──────── Records for the task ────────
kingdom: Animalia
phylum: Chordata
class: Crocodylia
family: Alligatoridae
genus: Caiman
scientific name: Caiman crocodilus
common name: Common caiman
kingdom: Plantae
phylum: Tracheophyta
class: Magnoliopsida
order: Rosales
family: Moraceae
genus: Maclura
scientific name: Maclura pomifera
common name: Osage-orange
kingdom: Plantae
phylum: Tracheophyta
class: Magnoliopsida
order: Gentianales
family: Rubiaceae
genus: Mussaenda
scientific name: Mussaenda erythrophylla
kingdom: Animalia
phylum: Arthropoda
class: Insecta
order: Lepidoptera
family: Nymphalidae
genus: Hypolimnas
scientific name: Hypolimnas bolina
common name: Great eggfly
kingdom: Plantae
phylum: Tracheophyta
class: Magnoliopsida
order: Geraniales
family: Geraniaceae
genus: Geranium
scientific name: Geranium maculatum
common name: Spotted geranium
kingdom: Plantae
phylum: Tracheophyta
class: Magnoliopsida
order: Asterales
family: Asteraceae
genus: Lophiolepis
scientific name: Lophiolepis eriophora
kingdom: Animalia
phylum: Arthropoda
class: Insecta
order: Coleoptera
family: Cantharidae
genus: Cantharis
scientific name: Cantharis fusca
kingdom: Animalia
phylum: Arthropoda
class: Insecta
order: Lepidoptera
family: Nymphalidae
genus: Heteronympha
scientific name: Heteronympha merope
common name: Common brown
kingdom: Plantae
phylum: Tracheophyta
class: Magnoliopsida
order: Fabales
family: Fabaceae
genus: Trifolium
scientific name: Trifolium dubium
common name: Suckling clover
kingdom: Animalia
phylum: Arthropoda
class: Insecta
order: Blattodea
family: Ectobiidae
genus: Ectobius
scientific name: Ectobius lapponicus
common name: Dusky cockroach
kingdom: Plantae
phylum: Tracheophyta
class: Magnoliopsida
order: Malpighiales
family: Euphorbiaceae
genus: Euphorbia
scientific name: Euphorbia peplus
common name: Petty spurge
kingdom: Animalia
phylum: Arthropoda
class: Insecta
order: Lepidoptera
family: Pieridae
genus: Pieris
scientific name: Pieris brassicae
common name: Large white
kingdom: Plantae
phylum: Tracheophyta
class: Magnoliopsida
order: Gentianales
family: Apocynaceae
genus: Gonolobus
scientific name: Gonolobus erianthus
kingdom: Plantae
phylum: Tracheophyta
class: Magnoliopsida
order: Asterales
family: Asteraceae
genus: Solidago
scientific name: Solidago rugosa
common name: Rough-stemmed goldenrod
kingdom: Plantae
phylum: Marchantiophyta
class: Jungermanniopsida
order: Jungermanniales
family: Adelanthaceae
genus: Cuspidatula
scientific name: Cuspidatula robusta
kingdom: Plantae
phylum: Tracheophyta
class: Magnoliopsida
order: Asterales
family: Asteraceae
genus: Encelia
────────
◆ Work to complete
Retype every line of the data above, character for character, with nothing altered or left out.

◆ Finished answer
kingdom: Animalia
phylum: Chordata
class: Crocodylia
family: Alligatoridae
genus: Caiman
scientific name: Caiman crocodilus
common name: Common caiman
kingdom: Plantae
phylum: Tracheophyta
class: Magnoliopsida
order: Rosales
family: Moraceae
genus: Maclura
scientific name: Maclura pomifera
common name: Osage-orange
kingdom: Plantae
phylum: Tracheophyta
class: Magnoliopsida
order: Gentianales
family: Rubiaceae
genus: Mussaenda
scientific name: Mussaenda erythrophylla
kingdom: Animalia
phylum: Arthropoda
class: Insecta
order: Lepidoptera
family: Nymphalidae
genus: Hypolimnas
scientific name: Hypolimnas bolina
common name: Great eggfly
kingdom: Plantae
phylum: Tracheophyta
class: Magnoliopsida
order: Geraniales
family: Geraniaceae
genus: Geranium
scientific name: Geranium maculatum
common name: Spotted geranium
kingdom: Plantae
phylum: Tracheophyta
class: Magnoliopsida
order: Asterales
family: Asteraceae
genus: Lophiolepis
scientific name: Lophiolepis eriophora
kingdom: Animalia
phylum: Arthropoda
class: Insecta
order: Coleoptera
family: Cantharidae
genus: Cantharis
scientific name: Cantharis fusca
kingdom: Animalia
phylum: Arthropoda
class: Insecta
order: Lepidoptera
family: Nymphalidae
genus: Heteronympha
scientific name: Heteronympha merope
common name: Common brown
kingdom: Plantae
phylum: Tracheophyta
class: Magnoliopsida
order: Fabales
family: Fabaceae
genus: Trifolium
scientific name: Trifolium dubium
common name: Suckling clover
kingdom: Animalia
phylum: Arthropoda
class: Insecta
order: Blattodea
family: Ectobiidae
genus: Ectobius
scientific name: Ectobius lapponicus
common name: Dusky cockroach
kingdom: Plantae
phylum: Tracheophyta
class: Magnoliopsida
order: Malpighiales
family: Euphorbiaceae
genus: Euphorbia
scientific name: Euphorbia peplus
common name: Petty spurge
kingdom: Animalia
phylum: Arthropoda
class: Insecta
order: Lepidoptera
family: Pieridae
genus: Pieris
scientific name: Pieris brassicae
common name: Large white
kingdom: Plantae
phylum: Tracheophyta
class: Magnoliopsida
order: Gentianales
family: Apocynaceae
genus: Gonolobus
scientific name: Gonolobus erianthus
kingdom: Plantae
phylum: Tracheophyta
class: Magnoliopsida
order: Asterales
family: Asteraceae
genus: Solidago
scientific name: Solidago rugosa
common name: Rough-stemmed goldenrod
kingdom: Plantae
phylum: Marchantiophyta
class: Jungermanniopsida
order: Jungermanniales
family: Adelanthaceae
genus: Cuspidatula
scientific name: Cuspidatula robusta
kingdom: Plantae
phylum: Tracheophyta
class: Magnoliopsida
order: Asterales
family: Asteraceae
genus: Encelia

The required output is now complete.